It’s also quite moving, which is not something I would have expected to say about a dramatized version of the life of televangelist Tammy Faye Bakker: not because she’s unworthy of emotional consideration, but because I’m familiar with the story, having lived through the media frenzy over the collapse of Jim Bakker’s Praise The Lord network and Heritage USA theme park amidst a flurry of scandals in the 80s. I’ve also seen the sympathetic 2000 documentary by Celluloid Closet filmmakers Randy Barbato and Fenton Bailey, who pushed past the camp iconography surrounding their subject to reveal a woman who, for all of her theatricality, sure seemed like the only star on the PTL Network who understood the message of that Jesus guy.
As the Reagan Revolution energized Jim Bakker to preach his prosperity gospel and Pat Robertson and Jerry Falwell raged at liberals, gays and feminists, Tammy Faye was the one talking about helping the poor, loving your neighbour no matter who they might be, and refusing to condemn people with AIDS and instead introducing them to the millions of viewers in her audience. Late-night media mocked her makeup and wardrobe choices, but both versions of The Eyes Of Tammy Faye see them as the armour they clearly were.
The documentary is credited as source material for Abe Sylvia’s screenplay, which takes the standard biopic approach to Tammy Faye’s life, moving chronologically (and conventionally) through a rags-to-riches, rise-and-fall narrative. It’s the way the film tells that story that feels unconventional: a Tammy Faye Bakker movie could easily tilt into the grotesque, inviting the audience to laugh at Jim Bakker’s pompous self-righteousness as he builds his broadcast empire on fraud and false piety. Instead, we’re watching him through Tammy Faye’s eyes, and the film becomes a story of a true believer who put her faith in a snake-oil salesman.

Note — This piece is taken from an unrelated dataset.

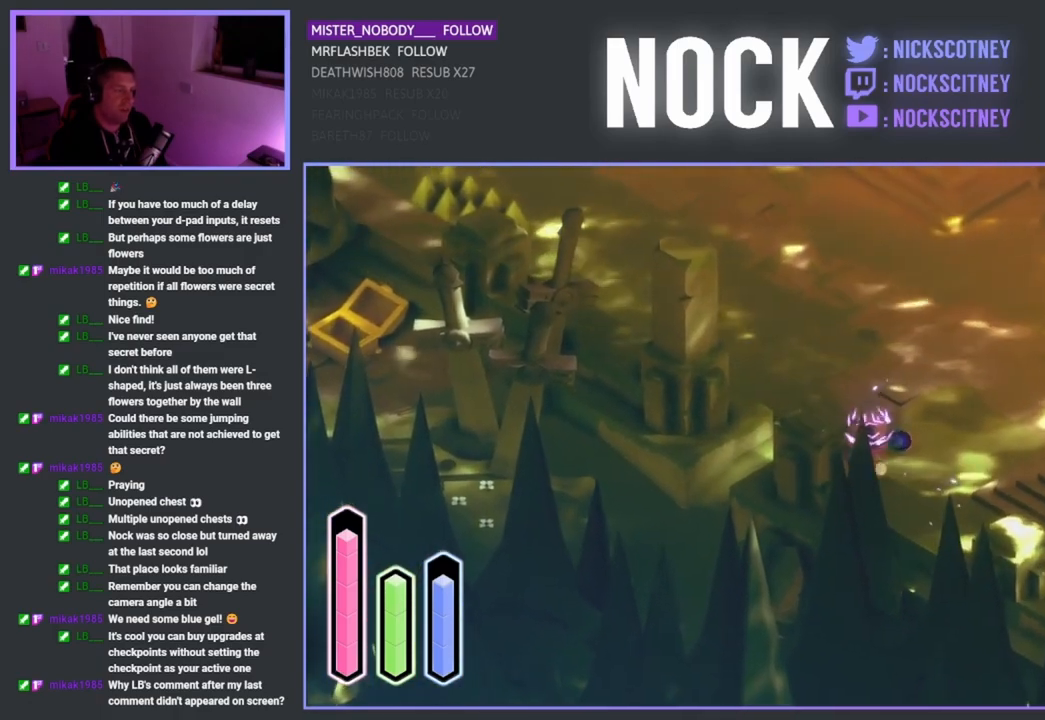
{"dt_ms": 500, "buttons": [], "left_stick": "down-left", "right_stick": "center", "events": [[500, "left_stick", "down-left"]]}
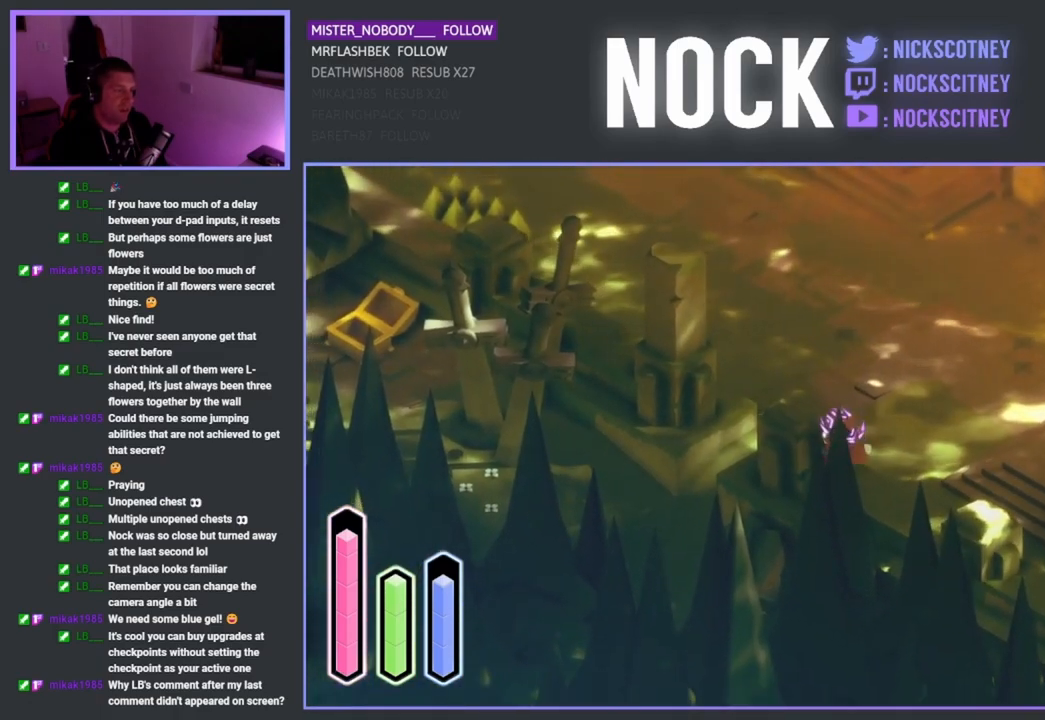
{"dt_ms": 500, "buttons": [], "left_stick": "down-right", "right_stick": "center", "events": [[367, "left_stick", "down-right"]]}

That dynamic alone, as played out by Chastain and Andrew Garfield – who gives Jim Bakker an easy smile that masks a cruel sneer – would make The Eyes Of Tammy Faye a compelling domestic drama. Framed against the rise of televangelism, it’s also an allegory for the way certain Christian conservatives sold their souls for a mass-media presence.
To get back to Chastain: yes, she wears massive prosthetics and a great deal of makeup for almost the entire movie. She also sings, dances and does funny voices for Tammy Faye’s puppet characters. (It’s the sort of all-in performance that actors do when they want to win awards – look how unlike myself I am! – and I wouldn’t bet against that happening.)

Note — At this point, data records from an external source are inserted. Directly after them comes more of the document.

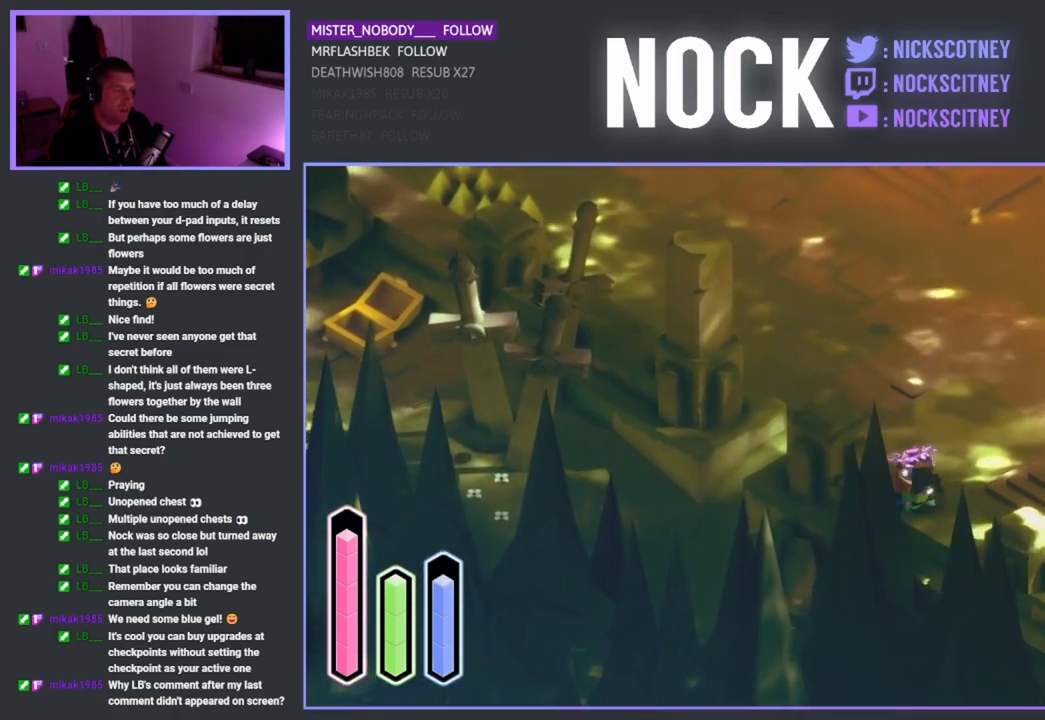
{"dt_ms": 500, "buttons": [], "left_stick": "down-left", "right_stick": "center", "events": [[500, "left_stick", "down-left"]]}
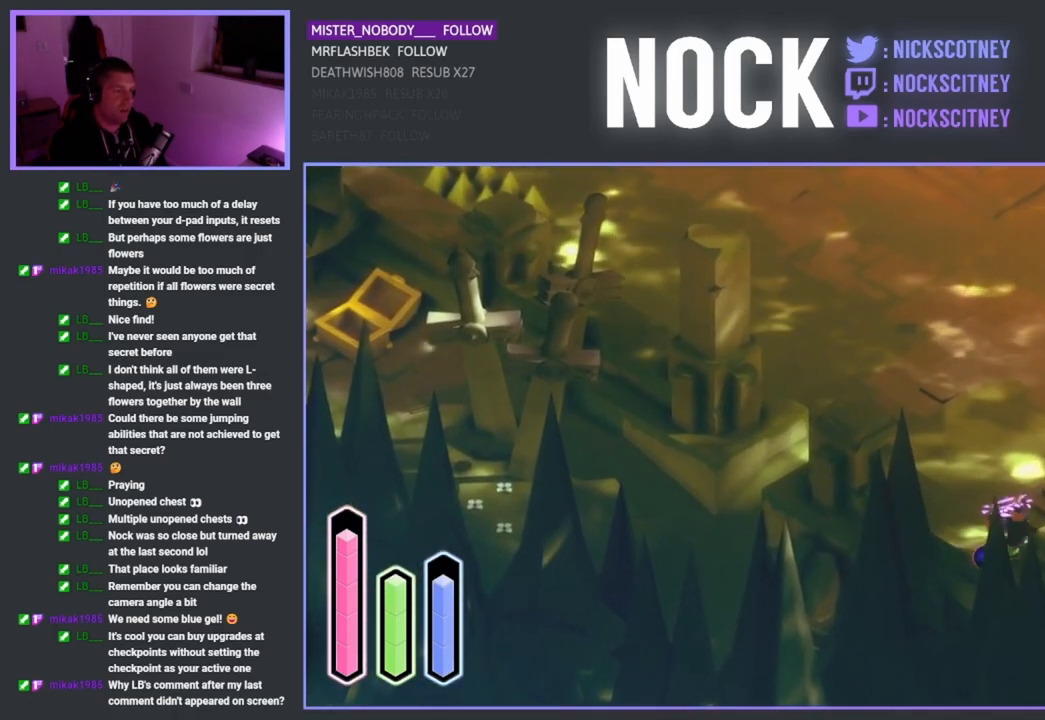
{"dt_ms": 500, "buttons": [], "left_stick": "up-left", "right_stick": "center", "events": [[183, "left_stick", "up-left"], [217, "CROSS", "down"], [383, "CROSS", "up"]]}
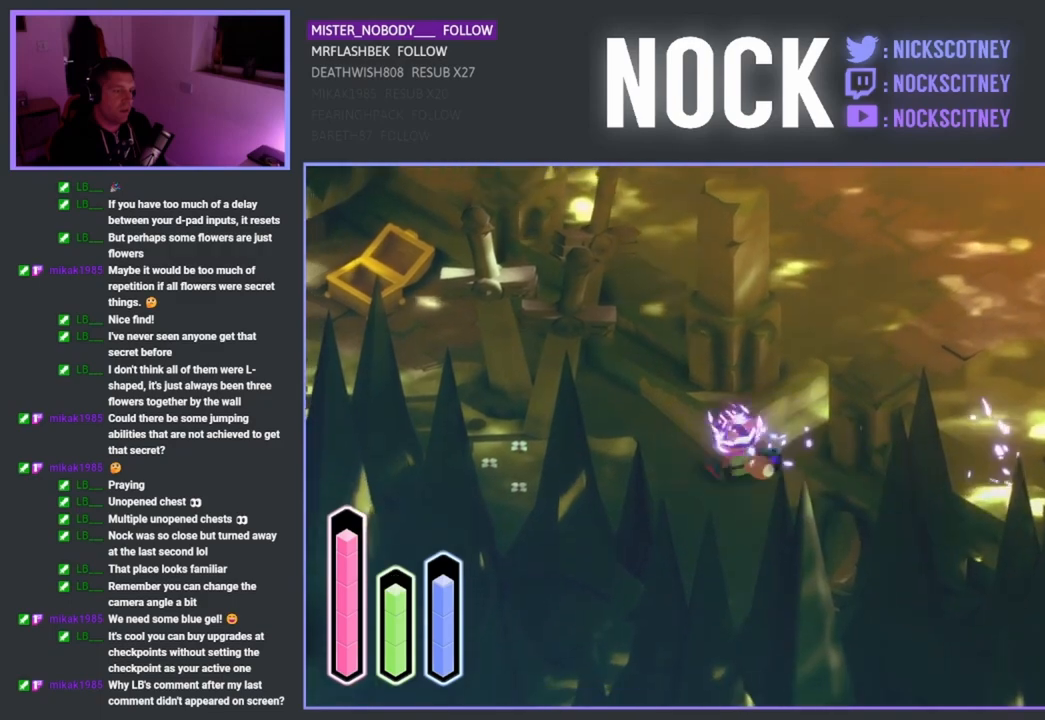
{"dt_ms": 500, "buttons": ["CROSS"], "left_stick": "down-left", "right_stick": "center", "events": [[283, "left_stick", "down-left"], [467, "CROSS", "down"]]}
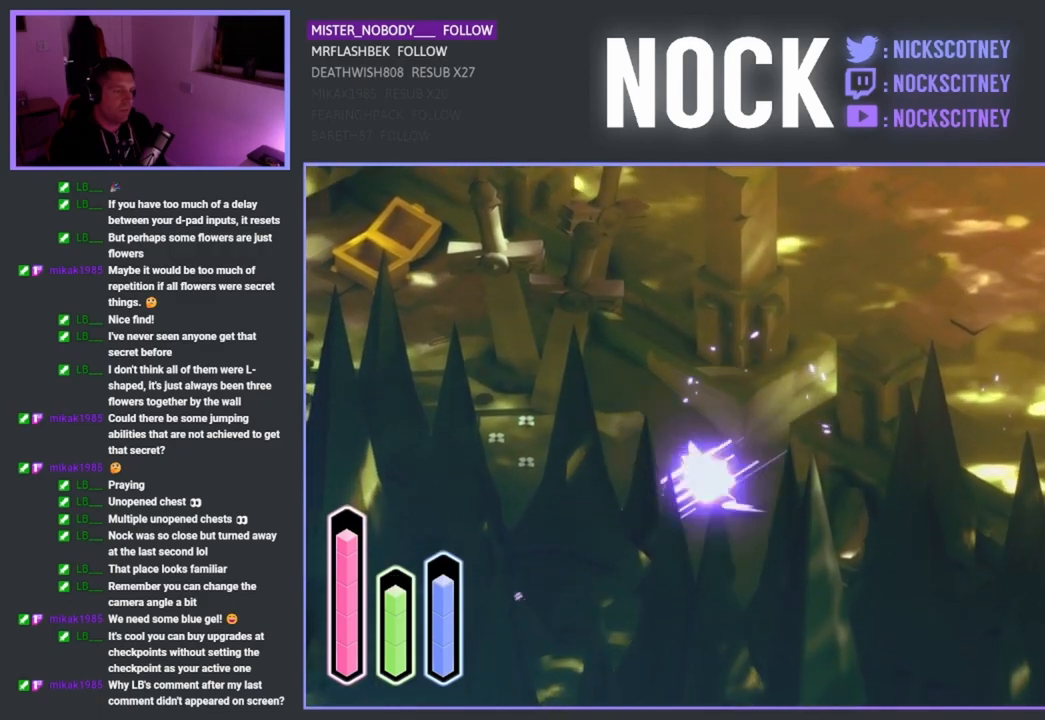
{"dt_ms": 500, "buttons": [], "left_stick": "down-left", "right_stick": "center", "events": [[183, "CROSS", "up"]]}
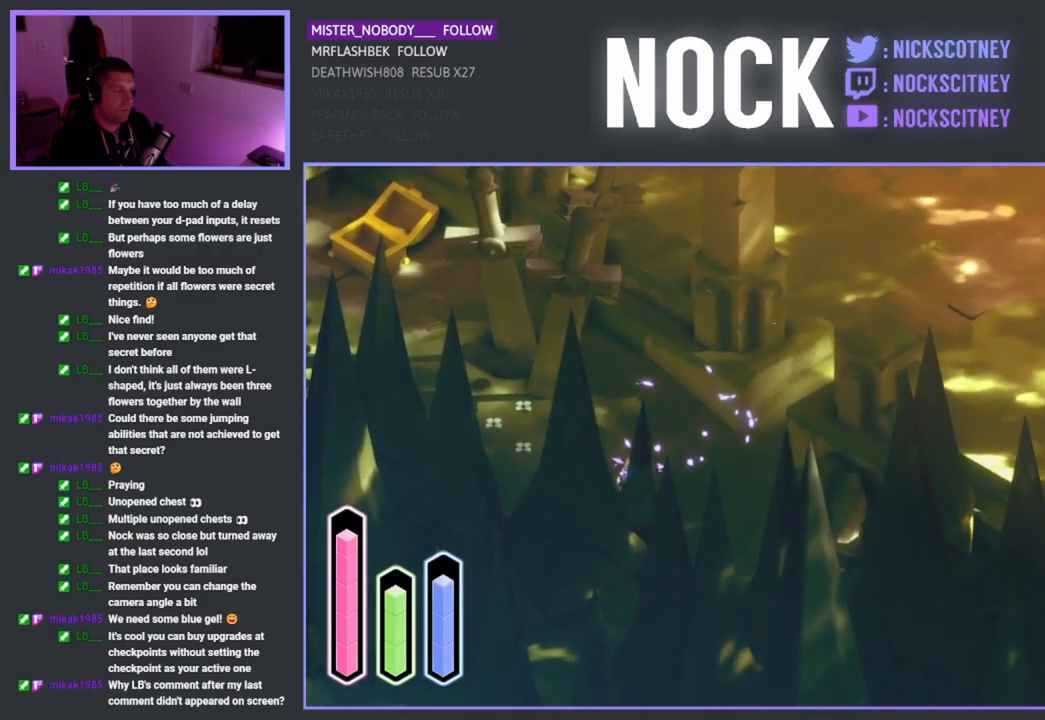
{"dt_ms": 500, "buttons": [], "left_stick": "down-left", "right_stick": "center", "events": []}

But Chastain also achieves that remarkable synthesis between herself and her character – as she did in The Tree Of Life and Take Shelter and The Disappearance Of Eleanor Rigby, and as she does again this week in HBO’s Scenes From A Marriage – that makes it feel as though we’re seeing a living, breathing person on the screen. Her version of Tammy Faye Bakker is going through a tragedy no one else wants to acknowledge. But we can see it. It’s written all over her face.